Render the listing below as a Markdown table with the columns "Row" and "Text line," giving each line of text its own numbered row and skipping blank lines. Leave the pictures out of the table.
** Extracted material follows **
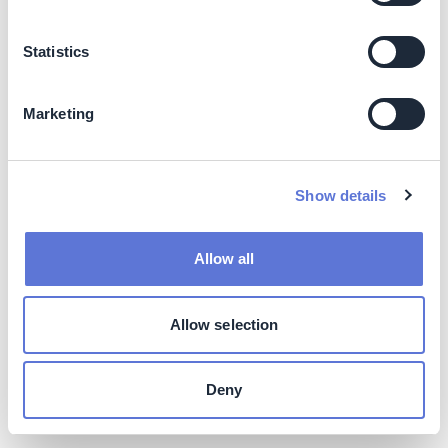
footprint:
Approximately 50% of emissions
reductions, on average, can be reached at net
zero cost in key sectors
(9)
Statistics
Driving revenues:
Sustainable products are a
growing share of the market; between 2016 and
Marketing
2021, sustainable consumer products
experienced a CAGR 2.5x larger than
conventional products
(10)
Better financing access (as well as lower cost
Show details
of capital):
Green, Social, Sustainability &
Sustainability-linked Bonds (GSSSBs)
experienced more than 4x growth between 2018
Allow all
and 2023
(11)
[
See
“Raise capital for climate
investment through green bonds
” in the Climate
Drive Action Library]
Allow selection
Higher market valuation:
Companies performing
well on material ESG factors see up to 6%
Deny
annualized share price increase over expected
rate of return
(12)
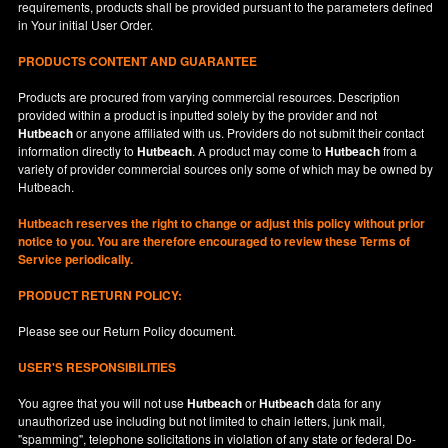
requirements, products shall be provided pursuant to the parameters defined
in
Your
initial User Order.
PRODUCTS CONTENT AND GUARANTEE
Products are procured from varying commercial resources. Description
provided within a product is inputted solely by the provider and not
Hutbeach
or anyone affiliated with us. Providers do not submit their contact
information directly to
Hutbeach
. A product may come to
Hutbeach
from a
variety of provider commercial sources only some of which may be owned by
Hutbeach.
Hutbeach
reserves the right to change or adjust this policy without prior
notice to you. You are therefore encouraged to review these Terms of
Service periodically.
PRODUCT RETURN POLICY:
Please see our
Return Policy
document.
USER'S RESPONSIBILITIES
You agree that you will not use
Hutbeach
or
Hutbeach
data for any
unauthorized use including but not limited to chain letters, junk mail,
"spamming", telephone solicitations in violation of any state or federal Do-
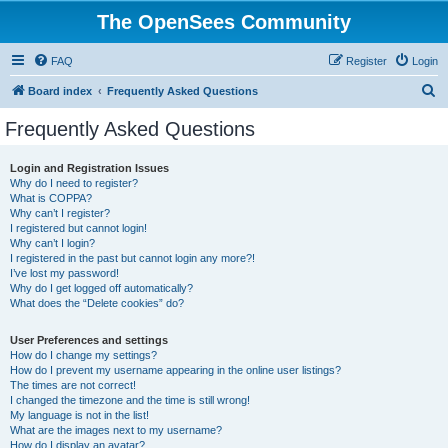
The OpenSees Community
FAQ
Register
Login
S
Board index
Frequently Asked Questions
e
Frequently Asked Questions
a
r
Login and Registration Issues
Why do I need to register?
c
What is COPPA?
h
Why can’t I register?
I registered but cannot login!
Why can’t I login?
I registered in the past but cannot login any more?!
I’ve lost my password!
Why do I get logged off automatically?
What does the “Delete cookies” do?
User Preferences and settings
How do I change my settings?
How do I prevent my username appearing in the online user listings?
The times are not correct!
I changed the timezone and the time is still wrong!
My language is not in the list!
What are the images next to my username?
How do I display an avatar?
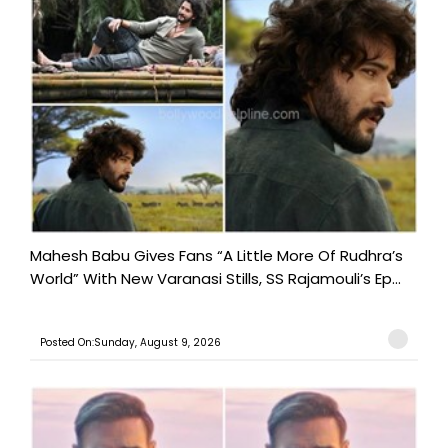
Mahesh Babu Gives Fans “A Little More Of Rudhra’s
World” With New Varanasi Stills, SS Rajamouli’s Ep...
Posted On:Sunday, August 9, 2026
** End of Extracted material **
## Exercise answer
| Row | Text line |
|---|---|
| 1 | footprint: |
| 2 | Approximately 50% of emissions |
| 3 | reductions, on average, can be reached at net |
| 4 | zero cost in key sectors |
| 5 | (9) |
| 6 | Statistics |
| 7 | Driving revenues: |
| 8 | Sustainable products are a |
| 9 | growing share of the market; between 2016 and |
| 10 | Marketing |
| 11 | 2021, sustainable consumer products |
| 12 | experienced a CAGR 2.5x larger than |
| 13 | conventional products |
| 14 | (10) |
| 15 | Better financing access (as well as lower cost |
| 16 | Show details |
| 17 | of capital): |
| 18 | Green, Social, Sustainability & |
| 19 | Sustainability-linked Bonds (GSSSBs) |
| 20 | experienced more than 4x growth between 2018 |
| 21 | Allow all |
| 22 | and 2023 |
| 23 | (11) |
| 24 | [ |
| 25 | See |
| 26 | “Raise capital for climate |
| 27 | investment through green bonds |
| 28 | ” in the Climate |
| 29 | Drive Action Library] |
| 30 | Allow selection |
| 31 | Higher market valuation: |
| 32 | Companies performing |
| 33 | well on material ESG factors see up to 6% |
| 34 | Deny |
| 35 | annualized share price increase over expected |
| 36 | rate of return |
| 37 | (12) |
| 38 | requirements, products shall be provided pursuant to the parameters defined |
| 39 | in |
| 40 | Your |
| 41 | initial User Order. |
| 42 | PRODUCTS CONTENT AND GUARANTEE |
| 43 | Products are procured from varying commercial resources. Description |
| 44 | provided within a product is inputted solely by the provider and not |
| 45 | Hutbeach |
| 46 | or anyone affiliated with us. Providers do not submit their contact |
| 47 | information directly to |
| 48 | Hutbeach |
| 49 | . A product may come to |
| 50 | Hutbeach |
| 51 | from a |
| 52 | variety of provider commercial sources only some of which may be owned by |
| 53 | Hutbeach. |
| 54 | Hutbeach |
| 55 | reserves the right to change or adjust this policy without prior |
| 56 | notice to you. You are therefore encouraged to review these Terms of |
| 57 | Service periodically. |
| 58 | PRODUCT RETURN POLICY: |
| 59 | Please see our |
| 60 | Return Policy |
| 61 | document. |
| 62 | USER'S RESPONSIBILITIES |
| 63 | You agree that you will not use |
| 64 | Hutbeach |
| 65 | or |
| 66 | Hutbeach |
| 67 | data for any |
| 68 | unauthorized use including but not limited to chain letters, junk mail, |
| 69 | "spamming", telephone solicitations in violation of any state or federal Do- |
| 70 | The OpenSees Community |
| 71 | FAQ |
| 72 | Register |
| 73 | Login |
| 74 | S |
| 75 | Board index |
| 76 | Frequently Asked Questions |
| 77 | e |
| 78 | Frequently Asked Questions |
| 79 | a |
| 80 | r |
| 81 | Login and Registration Issues |
| 82 | Why do I need to register? |
| 83 | c |
| 84 | What is COPPA? |
| 85 | h |
| 86 | Why can’t I register? |
| 87 | I registered but cannot login! |
| 88 | Why can’t I login? |
| 89 | I registered in the past but cannot login any more?! |
| 90 | I’ve lost my password! |
| 91 | Why do I get logged off automatically? |
| 92 | What does the “Delete cookies” do? |
| 93 | User Preferences and settings |
| 94 | How do I change my settings? |
| 95 | How do I prevent my username appearing in the online user listings? |
| 96 | The times are not correct! |
| 97 | I changed the timezone and the time is still wrong! |
| 98 | My language is not in the list! |
| 99 | What are the images next to my username? |
| 100 | How do I display an avatar? |
| 101 | Mahesh Babu Gives Fans “A Little More Of Rudhra’s |
| 102 | World” With New Varanasi Stills, SS Rajamouli’s Ep... |
| 103 | Posted On:Sunday, August 9, 2026 |